§ **ZADANIE DO WYKONANIA**
Powtórz, proszę, cały poniższy materiał dokładnie w tym brzmieniu. Obrazy pomiń w odpowiedzi.

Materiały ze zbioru
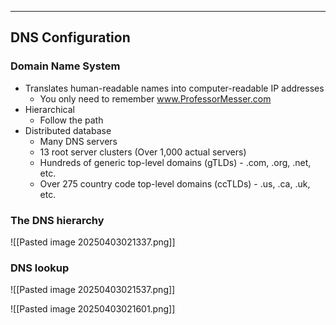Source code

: 
---

## DNS Configuration
### Domain Name System
- Translates human-readable names into computer-readable IP addresses
	- You only need to remember www.ProfessorMesser.com
- Hierarchical
	- Follow the path
- Distributed database
	- Many DNS servers
	- 13 root server clusters (Over 1,000 actual servers)
	- Hundreds of generic top-level domains (gTLDs) - .com, .org, .net, etc.
	- Over 275 country code top-level domains (ccTLDs) - .us, .ca, .uk, etc.

### The DNS hierarchy

![[Pasted image 20250403021337.png]]

### DNS lookup
![[Pasted image 20250403021537.png]]

![[Pasted image 20250403021601.png]]

### 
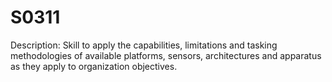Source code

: # S0311
Description: Skill to apply the capabilities, limitations and tasking methodologies of available platforms, sensors, architectures and apparatus as they apply to organization objectives.
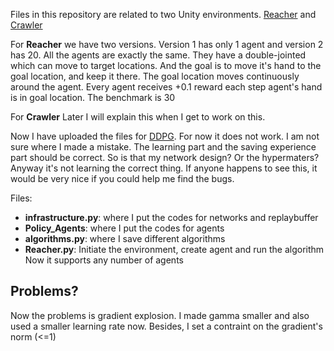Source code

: Files in this repository are related to two Unity environments. [Reacher](https://github.com/Unity-Technologies/ml-agents/blob/master/docs/Learning-Environment-Examples.md#reacher) and [Crawler](https://github.com/Unity-Technologies/ml-agents/blob/master/docs/Learning-Environment-Examples.md#crawler)

For **Reacher** we have two versions. Version 1 has only 1 agent and version 2 has 20. All the agents are exactly the same. They have a double-jointed which can move to target locations. And the goal is to move it's hand to the goal location, and keep it there. The goal location moves continuously around the agent. Every agent receives +0.1 reward each step agent's hand is in goal location. The benchmark is 30

For **Crawler** 
Later I will explain this when I get to work on this.

Now I have uploaded the files for [DDPG](https://arxiv.org/abs/1509.02971). For now it does not work. I am not sure where I made a mistake. The learning part and the saving experience part should be correct. So is that my network design? Or the hypermaters? Anyway it's not learning the correct thing. If anyone happens to see this, it would be very nice if you could help me find the bugs.

Files:
  * **infrastructure.py**: where I put the codes for networks and replaybuffer
  * **Policy_Agents**: where I put the codes for agents
  * **algorithms.py**: where I save different algorithms
  * **Reacher.py**: Initiate the environment, create agent and run the algorithm
Now it supports any number of agents
  
## Problems?
Now the problems is gradient explosion. I made gamma smaller and also used a smaller learning rate now. Besides, I set a contraint on the gradient's norm (<=1)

§ **TWOJA ODPOWIEDŹ**
Source code

: 
---

## DNS Configuration
### Domain Name System
- Translates human-readable names into computer-readable IP addresses
	- You only need to remember www.ProfessorMesser.com
- Hierarchical
	- Follow the path
- Distributed database
	- Many DNS servers
	- 13 root server clusters (Over 1,000 actual servers)
	- Hundreds of generic top-level domains (gTLDs) - .com, .org, .net, etc.
	- Over 275 country code top-level domains (ccTLDs) - .us, .ca, .uk, etc.

### The DNS hierarchy

![[Pasted image 20250403021337.png]]

### DNS lookup
![[Pasted image 20250403021537.png]]

![[Pasted image 20250403021601.png]]

### 
Source code

: # S0311
Description: Skill to apply the capabilities, limitations and tasking methodologies of available platforms, sensors, architectures and apparatus as they apply to organization objectives.
Source code

: Files in this repository are related to two Unity environments. [Reacher](https://github.com/Unity-Technologies/ml-agents/blob/master/docs/Learning-Environment-Examples.md#reacher) and [Crawler](https://github.com/Unity-Technologies/ml-agents/blob/master/docs/Learning-Environment-Examples.md#crawler)

For **Reacher** we have two versions. Version 1 has only 1 agent and version 2 has 20. All the agents are exactly the same. They have a double-jointed which can move to target locations. And the goal is to move it's hand to the goal location, and keep it there. The goal location moves continuously around the agent. Every agent receives +0.1 reward each step agent's hand is in goal location. The benchmark is 30

For **Crawler** 
Later I will explain this when I get to work on this.

Now I have uploaded the files for [DDPG](https://arxiv.org/abs/1509.02971). For now it does not work. I am not sure where I made a mistake. The learning part and the saving experience part should be correct. So is that my network design? Or the hypermaters? Anyway it's not learning the correct thing. If anyone happens to see this, it would be very nice if you could help me find the bugs.

Files:
  * **infrastructure.py**: where I put the codes for networks and replaybuffer
  * **Policy_Agents**: where I put the codes for agents
  * **algorithms.py**: where I save different algorithms
  * **Reacher.py**: Initiate the environment, create agent and run the algorithm
Now it supports any number of agents
  
## Problems?
Now the problems is gradient explosion. I made gamma smaller and also used a smaller learning rate now. Besides, I set a contraint on the gradient's norm (<=1)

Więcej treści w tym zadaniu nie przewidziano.